| Exercise |
Where does the string "Обед" appear in the records? Copy every line that contains it.

%%

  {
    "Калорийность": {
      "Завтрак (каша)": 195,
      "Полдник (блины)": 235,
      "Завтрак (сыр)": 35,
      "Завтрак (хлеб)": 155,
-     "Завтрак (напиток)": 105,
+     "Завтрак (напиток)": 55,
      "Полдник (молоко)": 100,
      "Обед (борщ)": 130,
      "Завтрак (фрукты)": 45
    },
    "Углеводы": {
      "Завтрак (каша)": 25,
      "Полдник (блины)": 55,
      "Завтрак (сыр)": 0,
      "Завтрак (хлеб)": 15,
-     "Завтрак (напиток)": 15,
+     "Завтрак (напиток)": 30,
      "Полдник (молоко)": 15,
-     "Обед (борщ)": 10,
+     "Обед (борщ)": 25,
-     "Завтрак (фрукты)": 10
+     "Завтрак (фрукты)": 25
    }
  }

%%
%%

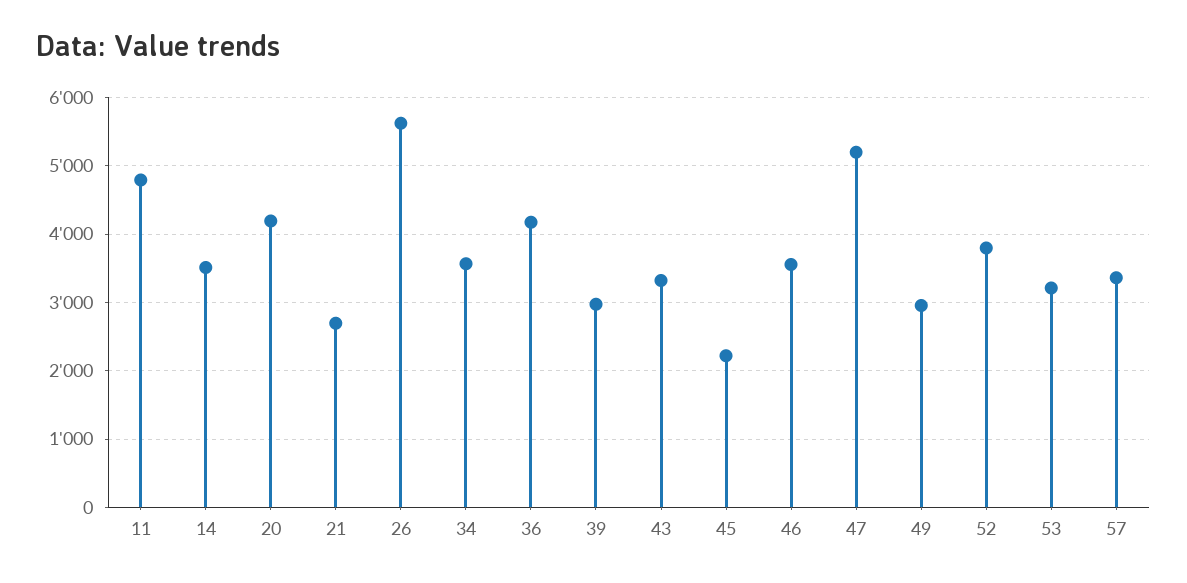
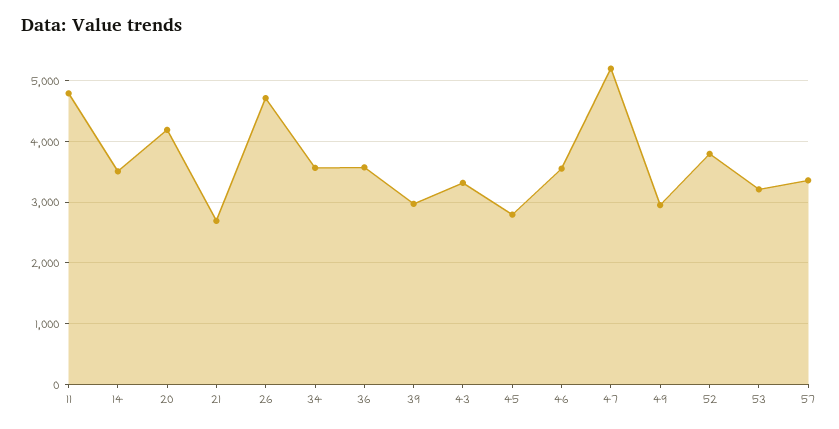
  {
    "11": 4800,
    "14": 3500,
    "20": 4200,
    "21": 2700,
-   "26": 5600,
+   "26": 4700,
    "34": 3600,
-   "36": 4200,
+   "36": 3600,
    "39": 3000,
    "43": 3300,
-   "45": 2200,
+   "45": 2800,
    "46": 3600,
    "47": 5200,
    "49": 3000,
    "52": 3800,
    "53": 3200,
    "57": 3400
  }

%%

| Output below |
      "Обед (борщ)": 130,
-     "Обед (борщ)": 10,
+     "Обед (борщ)": 25,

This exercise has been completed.